In your case, the power is enormous but the Energy, as well as being fairly modest, can mostly be reclaimed as the Magnetic field collapses by 'catching it' in a resonating Capacitor. If you are prepared to wait for a few seconds for the initial Energy to build up then you only need to delover a small amount of Energy for each pulse, to make up for any resistive losses in the circuit during each pulse.

Actually, all of the more expensive flash guns can control the length of the flash (to get the exposure right at the time) and they re-direct the unused energy which was stored in the capacitor, into an inductor and then back into the capacitor in order to reduce battery drain.

 

[nemesiswes]

Actually I know I said there really is no application but there is. I am trying to create a ultra high powered Rail gun, well at least design one for fun, maybe not actually create since the cost's would be huge, lol

This other thread of mine probably also makes more sense when you put the two together, lol
https://www.physicsforums.com/showthread.php?t=594146

So I guess all this might make a little more sense now that you know why I am trying to find out why it takes so much power and how the magnetic fields really work, lol.

One question I have regarding capturing the collapsing field to help reduce the total energy used is when the rail gun fire's, the magnetic field rises in both the stationary coil and the moving coil attached to the round.

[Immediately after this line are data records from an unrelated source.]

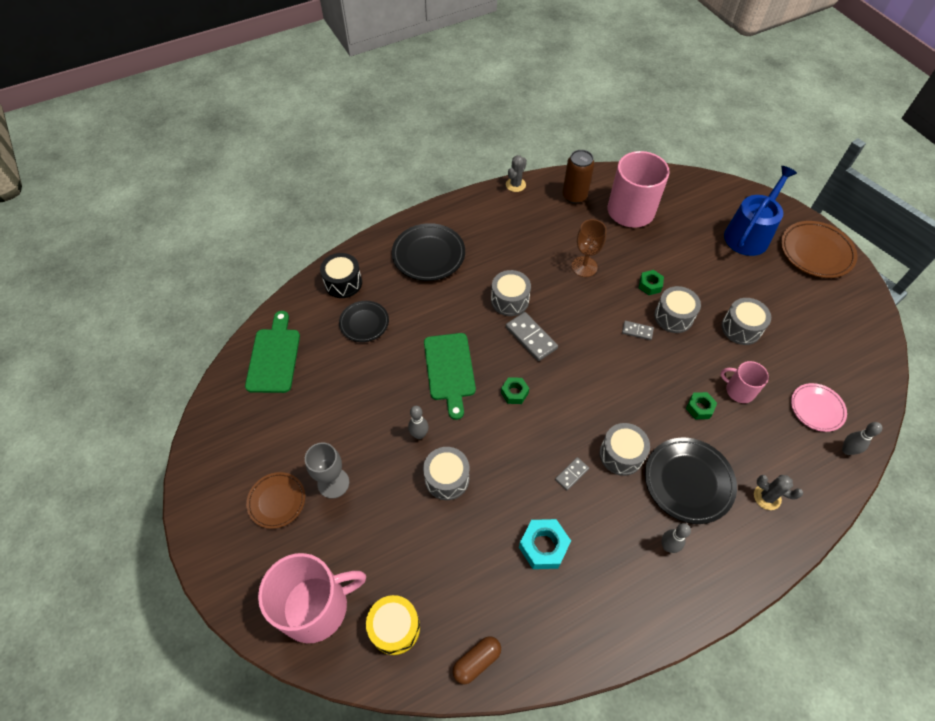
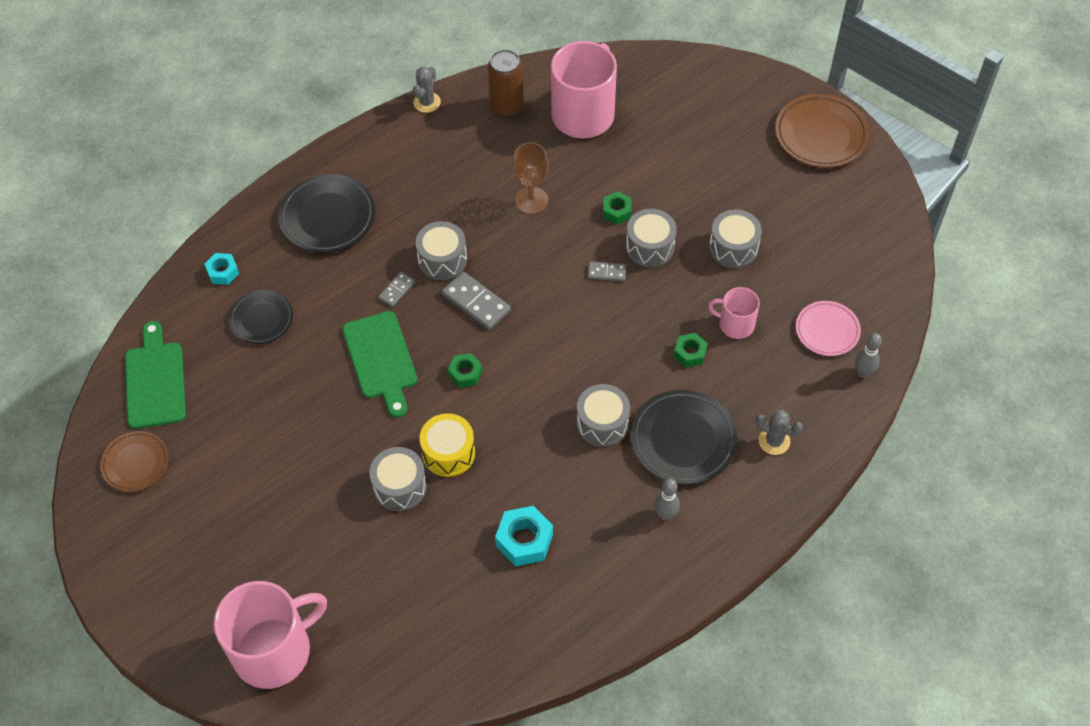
camera: 10 degrees left, 0 degrees up
brown plate [246,472,305,529] -> brown plate moved to [100,431,169,492]
grey goblet [305,442,349,499] -> none
black drum [320,253,362,298] -> turquoise nut [205,253,239,285]
yellow drum [366,595,420,655] -> yellow drum moved to [420,413,475,477]
grey bowling pin [408,406,429,439] -> none
brown capsule [452,636,501,684] -> none
grey domino [555,457,589,490] -> grey domino moved to [378,272,415,307]
blue watering can [724,166,797,256] -> none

How much of that field can actually be captured back since it was used to do work, move the round forward?

Another question is since the faster it pulses, the more power (same amount of energy) you can deliver to the coil in a smaller amount of time and because of that, at the time scales I am talking about which will be around 1 Nano-second, how will the coil size come into play? I want to power a big coil, let's say 1 Henry, a coil of that size would be about 2500 turns on a 12 inch long x 12 inch wide with about 8 layers. Now since it is to reach full power in 1 nS, that is only 1 ft of length, but the total wire length is 12 x 3.141 x 2500turns = 94,230 inches or 7,852.5 ft, about 1.5 miles! Would the information that the coil is on have to travel each inch of that wire around the coil before it was fully on or would the electric field from the wire intersect each wire around it and so on, so it would only actually travel a maximum of 12 inches (because both length and diameter are the same) and thus it would be able to reach full power in 1 nS?

I have more to say but I want to hear what others have to say first, Some of the questions I have rely on these ones being answered.

 

[sophiecentaur]

If you are using Energy from this to power a rail gun then, of course, the energy that goes into the KE of the projectile can't be recovered.
As you have a specific requirement for this energy, have you thought how much speed the projectile must have? This will determine the Kinetic Energy (and power) that your magnet system will need to supply and, over the length of track involved, this will tell you the current pulses needed. BTW, why do these pulses need to be so short?